§ WHAT YOU HAVE TO DO
Rewrite the part of the records that opens with the line containing "Rendered at 1275 by 1650 pixels." and closes with the line containing "List each element's", including both of those lines and nothing outside them, as a JSON list of strings with one string per line and blank lines omitted.

§ PROVIDED INFORMATION
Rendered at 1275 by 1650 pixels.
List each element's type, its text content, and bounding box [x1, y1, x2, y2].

--

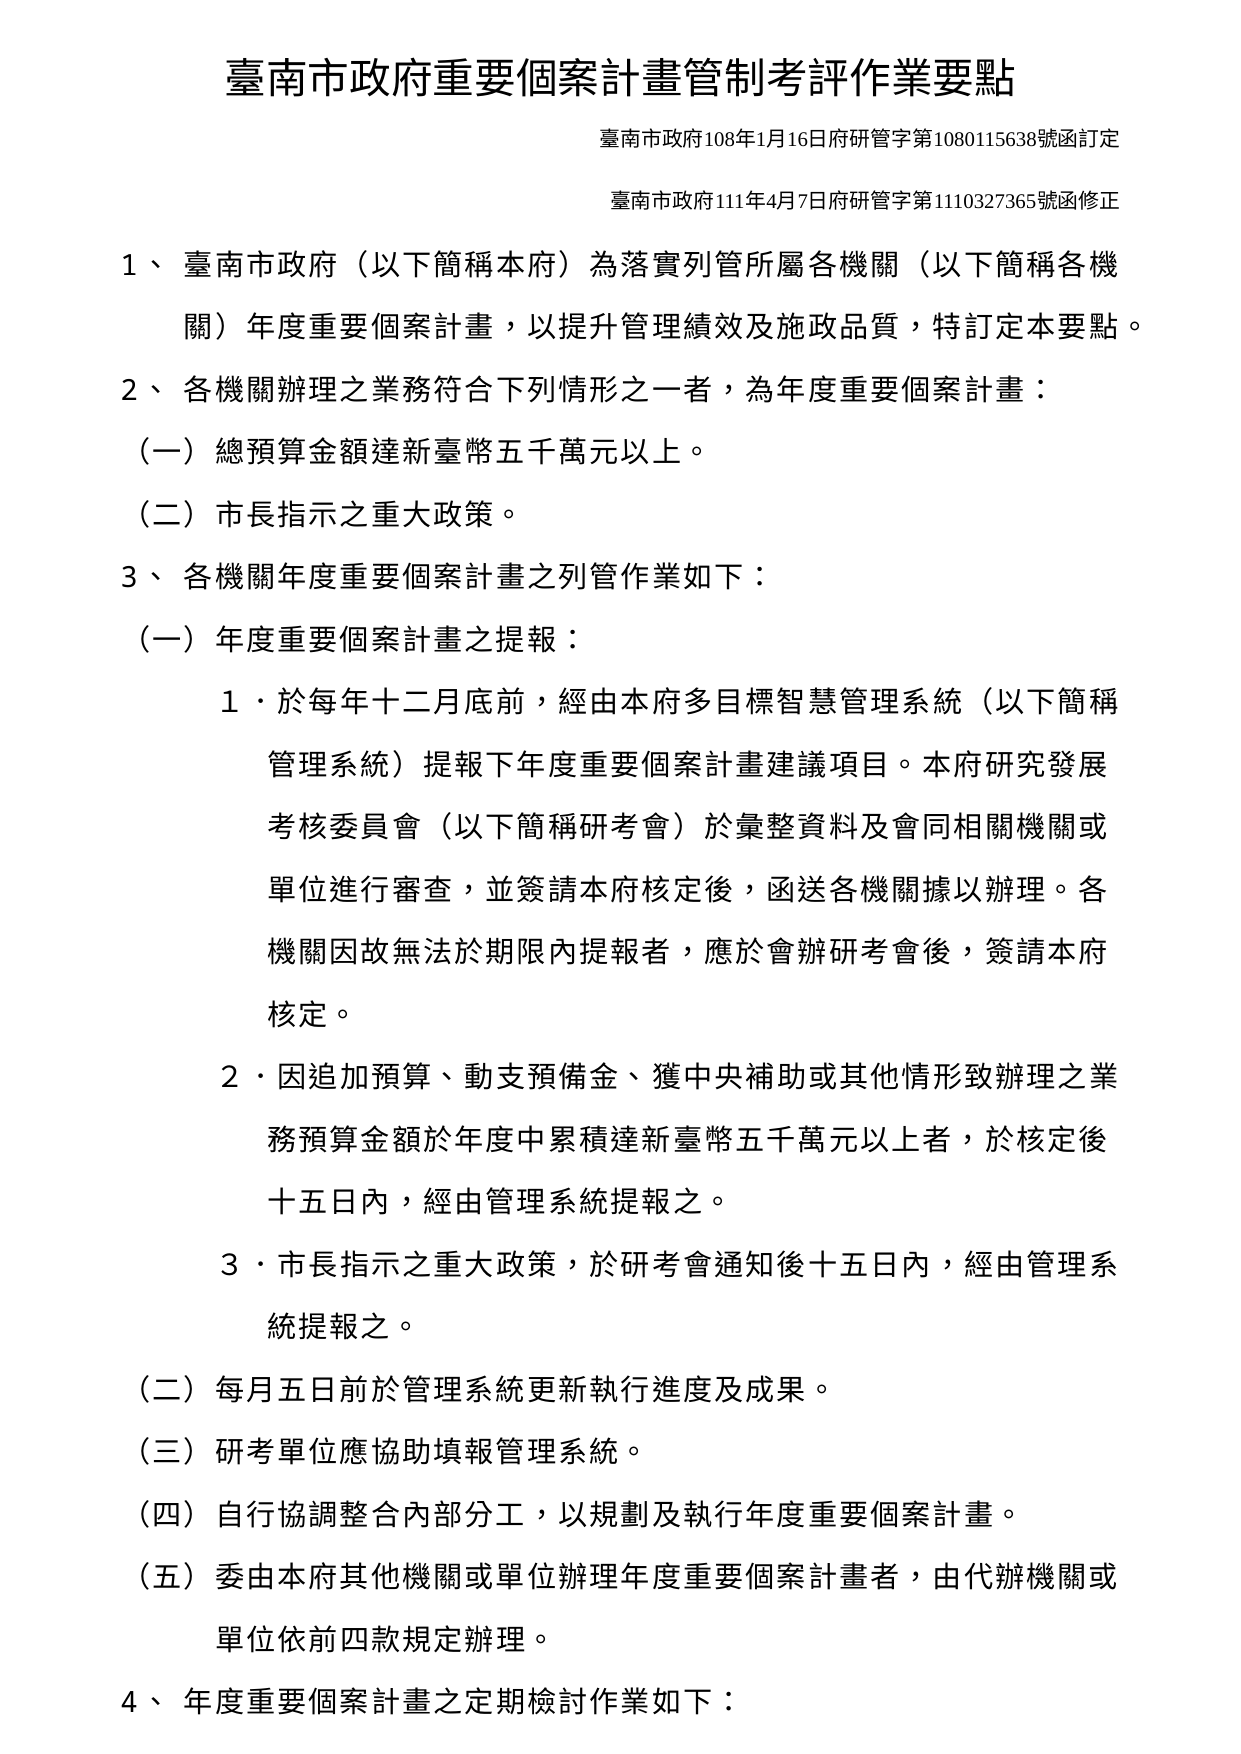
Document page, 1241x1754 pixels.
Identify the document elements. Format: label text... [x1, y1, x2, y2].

--

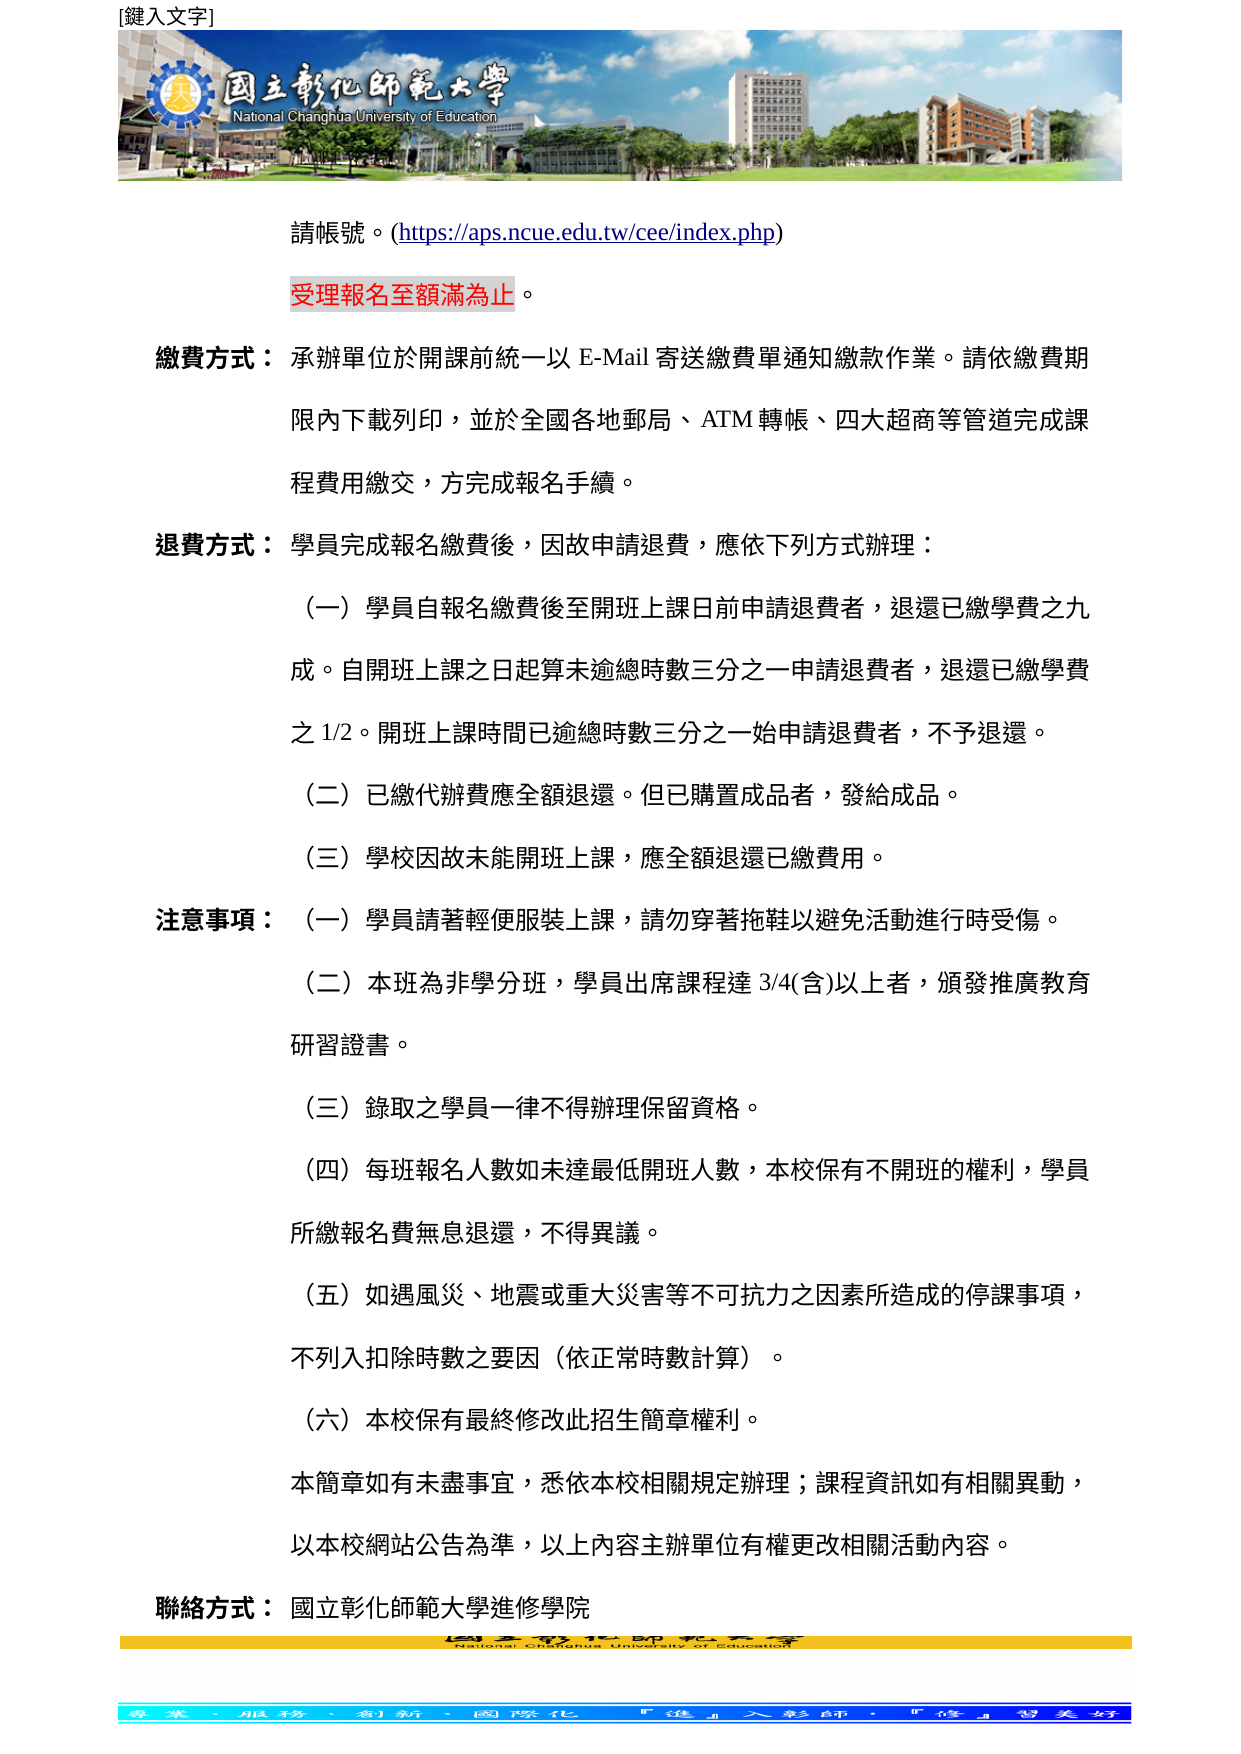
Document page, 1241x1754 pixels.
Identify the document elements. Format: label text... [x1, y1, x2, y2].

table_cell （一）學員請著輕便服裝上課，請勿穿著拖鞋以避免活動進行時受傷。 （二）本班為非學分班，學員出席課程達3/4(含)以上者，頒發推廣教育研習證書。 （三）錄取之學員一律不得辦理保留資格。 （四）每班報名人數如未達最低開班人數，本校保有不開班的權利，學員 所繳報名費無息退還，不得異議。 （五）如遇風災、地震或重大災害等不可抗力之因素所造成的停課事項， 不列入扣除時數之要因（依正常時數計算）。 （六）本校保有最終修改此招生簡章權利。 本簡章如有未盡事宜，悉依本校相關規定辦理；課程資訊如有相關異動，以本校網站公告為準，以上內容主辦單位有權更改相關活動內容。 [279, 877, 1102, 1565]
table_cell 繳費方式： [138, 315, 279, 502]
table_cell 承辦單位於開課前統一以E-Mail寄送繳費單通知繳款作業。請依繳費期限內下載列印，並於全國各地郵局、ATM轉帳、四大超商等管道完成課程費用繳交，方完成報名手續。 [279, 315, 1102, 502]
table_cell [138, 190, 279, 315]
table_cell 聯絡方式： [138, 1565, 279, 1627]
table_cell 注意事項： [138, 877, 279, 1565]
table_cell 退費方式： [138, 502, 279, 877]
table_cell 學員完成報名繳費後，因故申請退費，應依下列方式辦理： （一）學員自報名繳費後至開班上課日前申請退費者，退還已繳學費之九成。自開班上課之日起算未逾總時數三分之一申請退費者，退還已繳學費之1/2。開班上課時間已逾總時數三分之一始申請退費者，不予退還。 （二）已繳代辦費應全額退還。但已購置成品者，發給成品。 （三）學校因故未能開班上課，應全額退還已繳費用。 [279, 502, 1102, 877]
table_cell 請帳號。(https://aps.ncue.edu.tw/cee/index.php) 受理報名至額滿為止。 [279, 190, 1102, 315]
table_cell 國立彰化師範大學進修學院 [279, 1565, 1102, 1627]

§ REPLY
[
  "Rendered at 1275 by 1650 pixels.",
  "List each element's type, its text content, and bounding box [x1, y1, x2, y2]."
]